Book Review: Bad Medicine
"If we want things to stay as they are, things will have to change."
––Giuseppe Tomasi di Lampedusa, The Leopard, 1958
Evolutionary biologists have proven that the more adapted (i.e., comfortable) you are in your existing environment, the less able you are to adapt to environmental changes. Struggle is good for us.
Rigidity is what organizations manifest when they are faced with either superior competition or outdated business models. They blindly cling to “that is the way we have always done it” in defiance of the evidence that this way is no longer relevant to success.
This is the history of business. New ideas, inventions, and business models from the tinkerer in the garage change the world, while rendering obsolete the existing modes of production, infrastructure, and business models, in a never-ending “perennial gale of creative destruction,” as described by economist Joseph Schumpeter.
The Diffusion of Theories
David Wootton is a historian at the University of York, and author of Bad Medicine: Doctors Doing Harm Since Hippocrates, one of the most important books I have read in a long time. He is no medical profession basher, thanking modern medicine for saving his life and also proudly announcing his daughter is a doctor.
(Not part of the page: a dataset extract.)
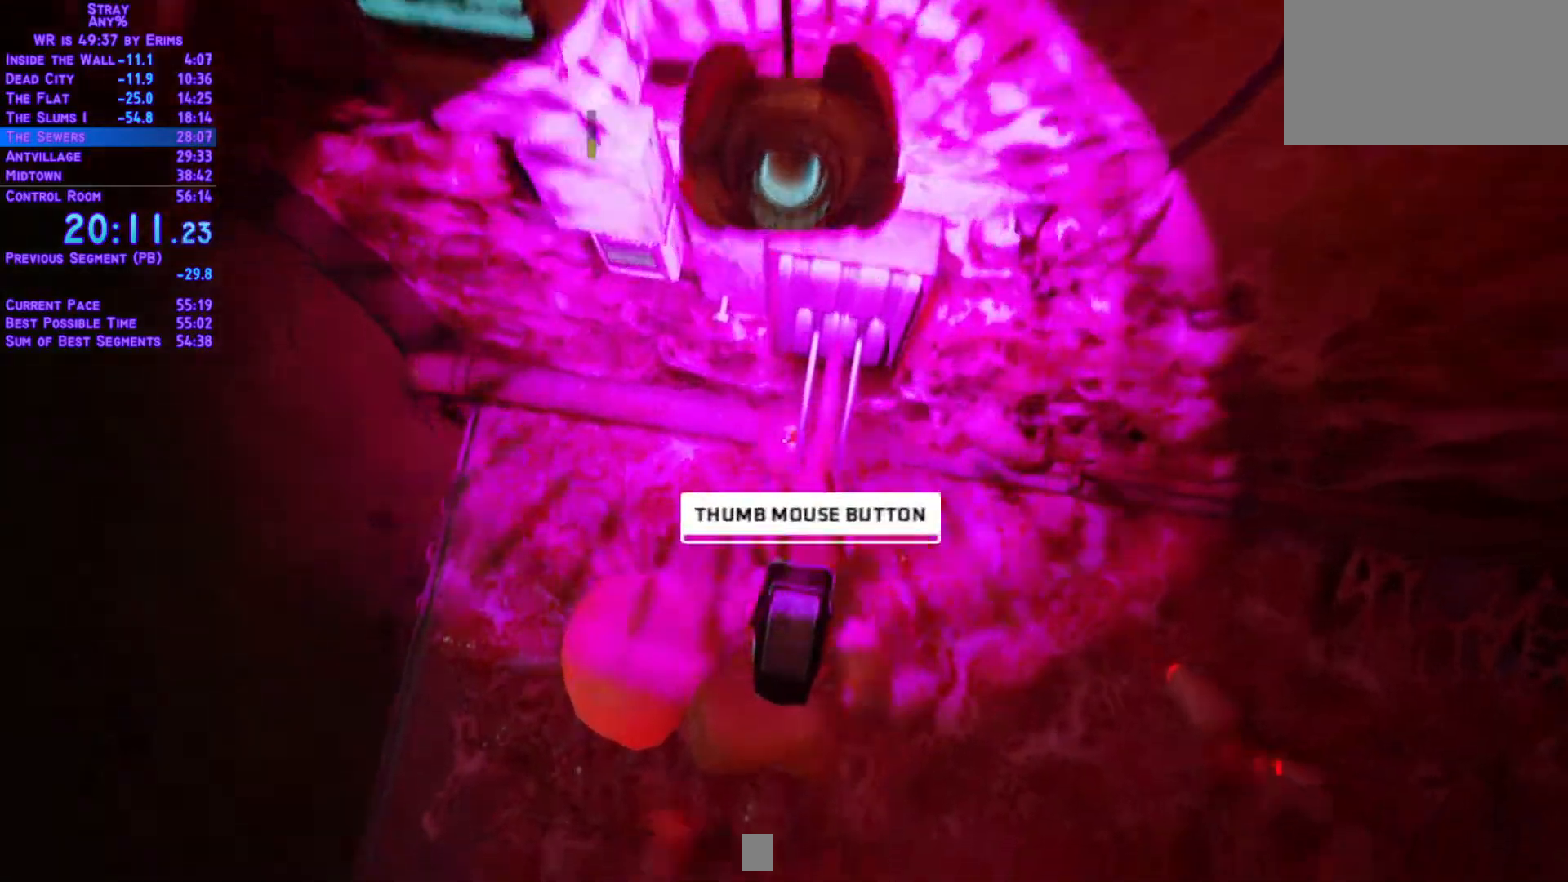
Gameplay with a controller (Xbox layout); each line is a JSON object with the inputs held at the frame after it (dt_ms = milliseconds from this image to that frame). "events" lists button and stick changes between this image and that frame as [ms after this image, input, new state], when the widget could be followed in between. Not read: L3 R2 R3.
{"dt_ms": 1000, "buttons": ["L1", "DPAD_RIGHT"], "left_stick": "center", "right_stick": "center"}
Not only is the book incredibly well written—even if, like me, you have no particular interest in the history of medicine—it is a mesmerizing look at how a supposedly scientific and evidence-based profession rejected new innovations, knowledge, and theories while stubbornly clinging to their old—and completely ineffectual, if not down right lethal—therapies.
Bad Medicine Drives Out Good Medicine
The history of medicine begins with Hippocrates in the fifth century BC. Yet until the invention of antibiotics in the 1940s doctors, in general, did their patients more harm than good. In other words, for 2400 years patients believed doctors were doing good; for 2300 years they were wrong.
The Case Against Medicine
The author makes three devastating arguments. First, if medicine is defined as the ability to cure diseases, then there was very little medicine before 1865. Prior to that—a period the author calls Hippocratic medicine—doctors relied on bloodletting, purges, cautery, and emetics, all totally ineffectual, if not positively deleterious (no matter how efficiently they were administered).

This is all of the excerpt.